**The task**
Take the data below and filter it for lines containing the word "front"; show each line found.

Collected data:
* * *
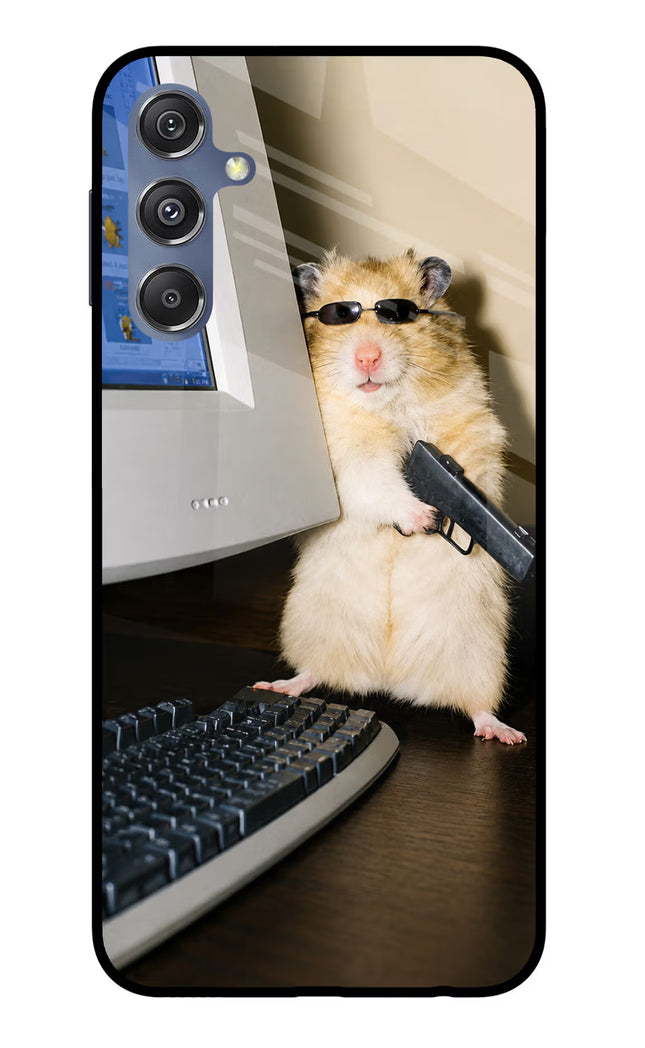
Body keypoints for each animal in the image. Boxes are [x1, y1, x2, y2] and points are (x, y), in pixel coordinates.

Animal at [255, 249, 526, 744]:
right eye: (339, 316)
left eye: (397, 314)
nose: (367, 357)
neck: (386, 404)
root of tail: (389, 679)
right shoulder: (347, 458)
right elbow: (378, 483)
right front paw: (423, 518)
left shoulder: (472, 427)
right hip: (311, 626)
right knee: (314, 672)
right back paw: (279, 685)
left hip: (480, 654)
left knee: (477, 706)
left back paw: (504, 733)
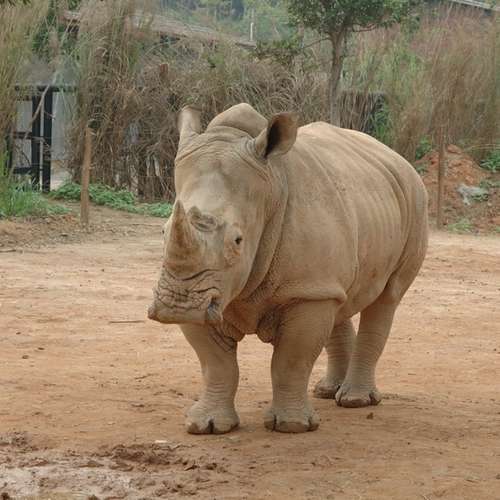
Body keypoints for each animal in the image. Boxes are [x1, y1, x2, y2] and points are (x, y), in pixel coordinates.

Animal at [148, 103, 428, 434]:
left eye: (238, 240)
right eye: (163, 232)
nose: (176, 305)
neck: (269, 191)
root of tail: (398, 158)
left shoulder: (304, 292)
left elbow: (291, 361)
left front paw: (291, 426)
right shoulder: (206, 291)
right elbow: (217, 364)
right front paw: (208, 426)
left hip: (415, 200)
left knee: (387, 297)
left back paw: (355, 401)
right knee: (340, 298)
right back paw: (327, 391)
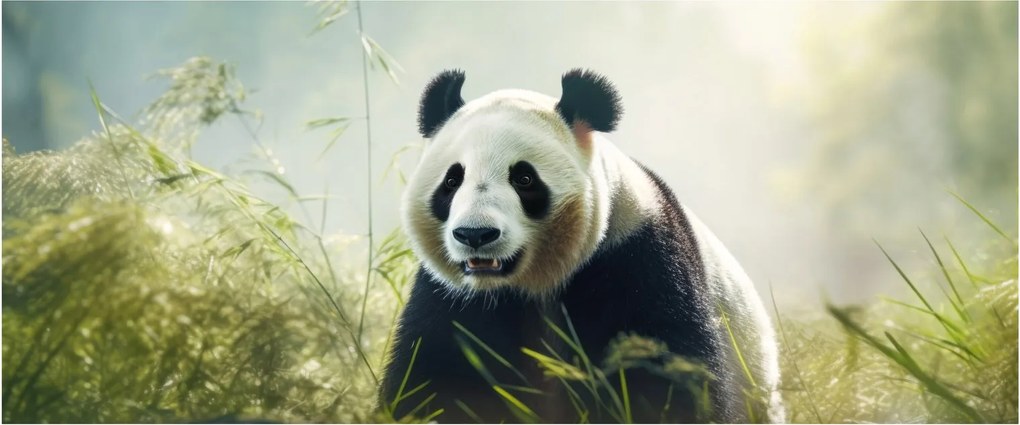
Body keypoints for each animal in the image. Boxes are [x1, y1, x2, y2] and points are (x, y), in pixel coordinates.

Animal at [379, 69, 784, 424]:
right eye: (452, 180)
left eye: (524, 178)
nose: (475, 235)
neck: (534, 282)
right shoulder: (453, 297)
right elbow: (438, 376)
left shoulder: (637, 256)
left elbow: (663, 373)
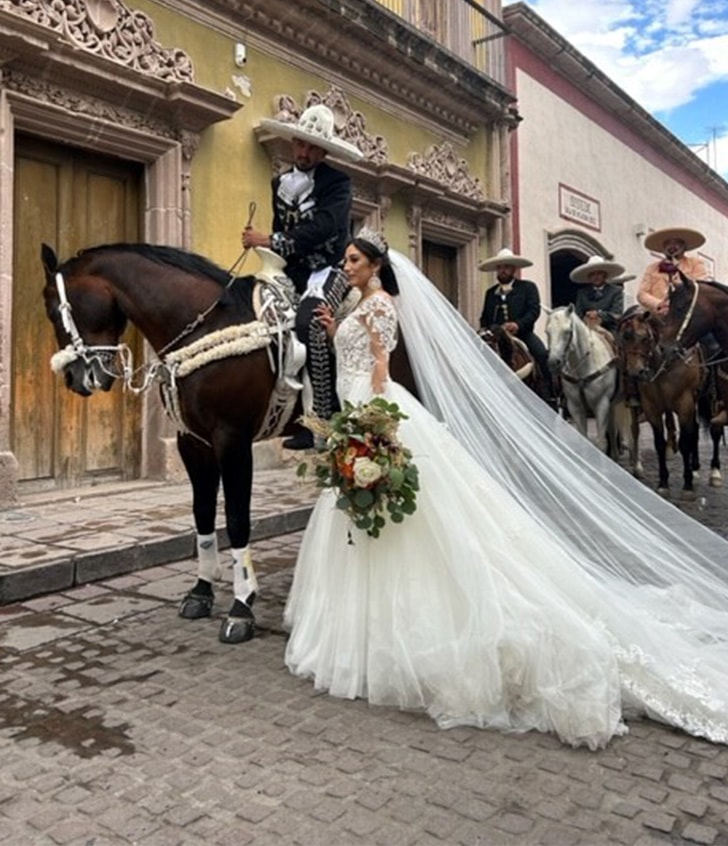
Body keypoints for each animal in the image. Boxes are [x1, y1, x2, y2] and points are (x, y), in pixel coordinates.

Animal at [544, 306, 620, 458]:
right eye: (547, 331)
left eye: (567, 331)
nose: (553, 363)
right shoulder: (575, 407)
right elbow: (584, 441)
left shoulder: (602, 404)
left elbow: (601, 443)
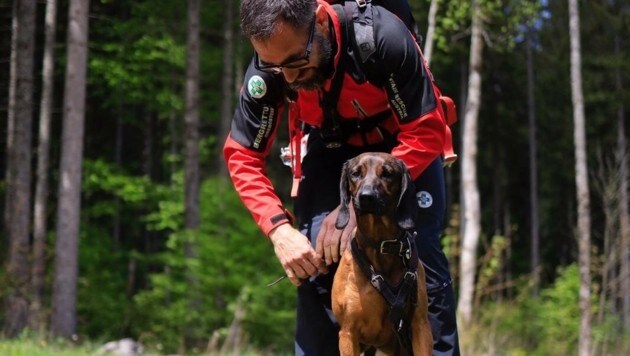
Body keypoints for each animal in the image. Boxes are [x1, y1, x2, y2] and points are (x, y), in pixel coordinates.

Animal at [330, 152, 434, 356]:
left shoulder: (420, 327)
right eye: (356, 173)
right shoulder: (347, 333)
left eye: (387, 174)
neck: (381, 245)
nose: (366, 197)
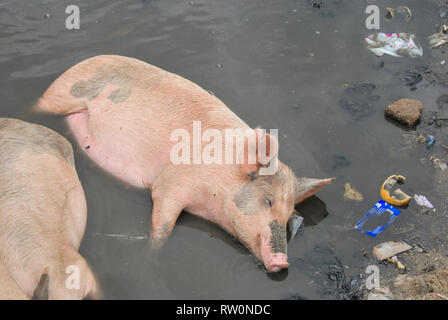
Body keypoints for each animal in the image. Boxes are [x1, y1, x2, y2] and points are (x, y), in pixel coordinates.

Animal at [37, 55, 332, 272]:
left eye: (290, 212)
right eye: (268, 201)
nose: (283, 263)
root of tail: (85, 60)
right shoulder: (171, 183)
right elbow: (163, 225)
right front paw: (150, 255)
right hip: (58, 96)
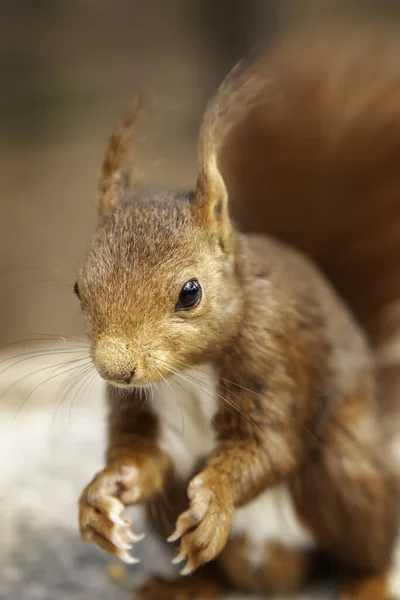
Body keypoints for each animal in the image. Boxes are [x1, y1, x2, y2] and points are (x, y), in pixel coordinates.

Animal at [76, 27, 400, 600]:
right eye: (77, 289)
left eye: (190, 293)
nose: (114, 369)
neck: (185, 373)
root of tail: (275, 565)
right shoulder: (143, 410)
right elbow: (143, 455)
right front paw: (102, 493)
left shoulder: (272, 357)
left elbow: (267, 446)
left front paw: (216, 500)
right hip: (172, 512)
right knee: (212, 571)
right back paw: (182, 586)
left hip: (347, 469)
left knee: (368, 543)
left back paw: (368, 582)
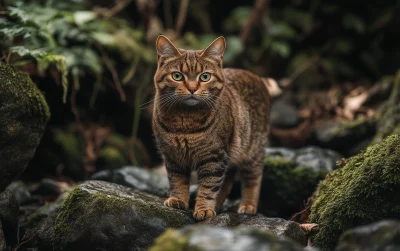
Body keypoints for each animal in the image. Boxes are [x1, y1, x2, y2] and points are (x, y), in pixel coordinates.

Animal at [153, 34, 272, 220]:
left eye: (205, 77)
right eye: (177, 76)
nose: (192, 88)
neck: (185, 121)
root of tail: (256, 76)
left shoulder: (214, 157)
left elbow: (209, 186)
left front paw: (204, 208)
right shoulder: (173, 156)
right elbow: (177, 180)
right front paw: (178, 200)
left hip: (252, 151)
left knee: (253, 178)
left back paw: (248, 205)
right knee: (228, 180)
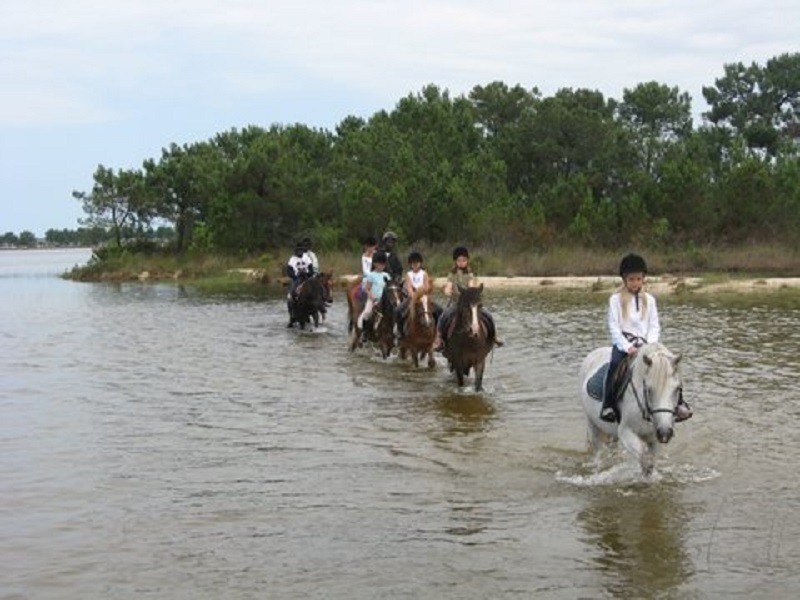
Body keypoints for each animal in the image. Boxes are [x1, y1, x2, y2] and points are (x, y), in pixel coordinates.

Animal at [579, 342, 684, 476]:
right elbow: (643, 458)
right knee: (598, 451)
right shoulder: (625, 432)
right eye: (648, 390)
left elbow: (650, 462)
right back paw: (597, 469)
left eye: (677, 389)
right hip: (592, 424)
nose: (665, 432)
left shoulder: (654, 437)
* * *
**Reply**
right front paw: (423, 518)
left front paw: (291, 426)
right front paw: (208, 426)
right front paw: (150, 255)
right front paw: (102, 493)
left front paw: (216, 500)
left front paw: (204, 208)
right front paw: (178, 200)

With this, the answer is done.